A new study by Yale researchers led by Francis Y. Lee, MD, PhD, the Wayne O. Southwick Professor, shows that earlier local delivery of cell- and biofilm penetrating antibiotics can reduce the spread of methicillin-resistant Staphylococcus aureus, better known as MRSA, into bone tissues.

The study, published in the February 2020 issue of Bone & Joint Research, showed that the combined use of rifampicin and other antibiotics were most effective when applied prior to treating injuries such as open fractures which frequently require debridement. The current operative care standards call for removing foreign objects from the body following a traumatic injury first, and administering antibiotics within six hours of injury. The new research shows that antibiotics should be administered within a short timeframe because bacteria can penetrate into cells as early as 15-30 minutes following infection.

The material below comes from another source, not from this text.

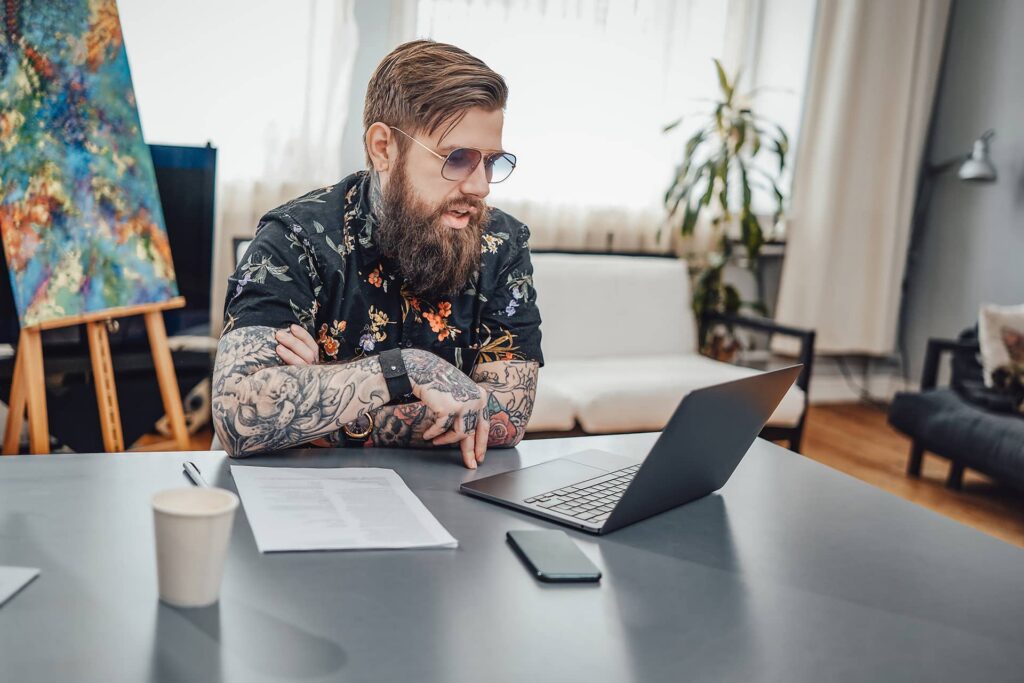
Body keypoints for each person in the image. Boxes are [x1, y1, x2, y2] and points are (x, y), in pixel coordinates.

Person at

“Characterizing the ability of bacteria to penetrate bone cells is critical to developing effective preventive and therapeutic strategies that maximize antimicrobial efficacy against both extracellular and intracellular musculoskeletal infection,” researchers wrote.

Lee said that the findings could help surgeons adjust their treatment protocols ahead of surgery. Lee, an orthopaedic surgeon with expertise in musculoskeletal tumors and complex reconstructive surgeries, said that the ability of bacteria to evade “antimicrobial treatments suggest that conventional methods of infection prevention and management for bone infections may be need revised to target bacteria that start to hide in host tissues and cells.” That, he added, could lead to improved outcomes.

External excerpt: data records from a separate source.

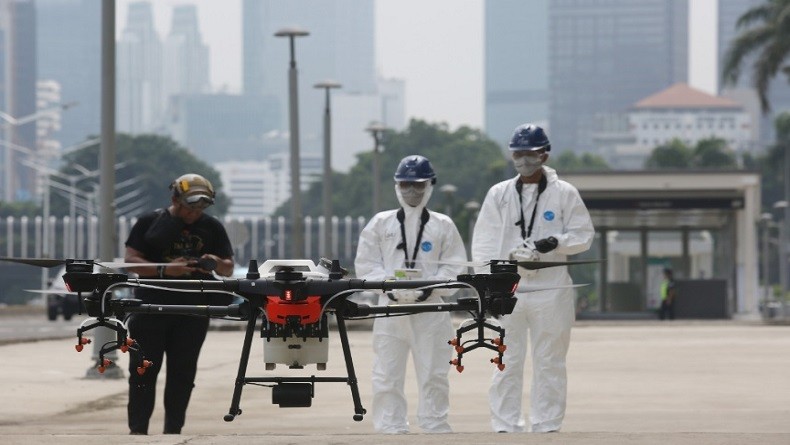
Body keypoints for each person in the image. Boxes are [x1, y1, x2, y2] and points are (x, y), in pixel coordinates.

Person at [471, 123, 595, 433]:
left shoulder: (564, 193)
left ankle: (547, 423)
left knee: (550, 359)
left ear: (544, 155)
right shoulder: (498, 194)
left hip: (550, 286)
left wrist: (556, 242)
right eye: (518, 154)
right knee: (505, 358)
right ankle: (505, 423)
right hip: (508, 288)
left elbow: (583, 235)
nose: (524, 159)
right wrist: (487, 286)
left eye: (530, 153)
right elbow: (483, 243)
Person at [355, 155, 467, 434]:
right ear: (397, 185)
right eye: (406, 184)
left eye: (418, 184)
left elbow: (455, 267)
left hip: (431, 310)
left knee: (434, 372)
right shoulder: (380, 223)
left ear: (430, 185)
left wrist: (430, 287)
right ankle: (390, 426)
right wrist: (388, 286)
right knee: (387, 373)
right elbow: (366, 265)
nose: (412, 191)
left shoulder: (443, 224)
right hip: (389, 310)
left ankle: (435, 424)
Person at [123, 173, 235, 435]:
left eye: (200, 210)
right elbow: (130, 261)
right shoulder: (149, 222)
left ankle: (173, 432)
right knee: (143, 372)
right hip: (150, 308)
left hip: (193, 311)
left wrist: (214, 262)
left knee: (182, 376)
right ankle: (137, 432)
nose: (194, 214)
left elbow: (228, 267)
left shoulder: (212, 227)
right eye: (189, 208)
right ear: (175, 200)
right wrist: (165, 270)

Staphylococcus aureus, the bacteria commonly known for staph infections, is the leading cause of chronic osteomyelitis, an infection of bone and bone marrow. Once the bacteria infiltrates cells like osteoblasts, which grow bone tissue, the infection becomes more difficult to treat and is able to persist and spread for an extended period of time, researchers wrote. The osteoblasts release the infection even as they release materials needed to stimulate further bone growth.

Using tissue similar to humans but found in mice, the researchers found that the combined use of rifampicin and other antibiotics amplified the cells ability to protect against MRSA-induced toxicity, or the spread of the bacteria to other cells. Gentamicin-containing compounds were found most effective in reducing intracellular MRSA bioburden, they wrote.

The research team included Lee, third-year medical student Kristin Yu, and researchers Jungho Back, Hyuk-Kwon Kwon, Hyunwoo Paco Kang, and Lee Song.

Dr. Lee’s research programs is funded by the National Institutes of Health and National Institute of Arthritis and Musculoskeletal and Skin Diseases (NIAMS). Dr. Lee currently serves as Chair of the NIH Skeletal Biology Structure Regeneration (SBSR) Study Section, Musculoskeletal Tumor Society Research Committee Chair, American Academy of Orthopaedic Surgeons Research Development Committee Chair, and Orthopaedic Research and Education Grant Committee.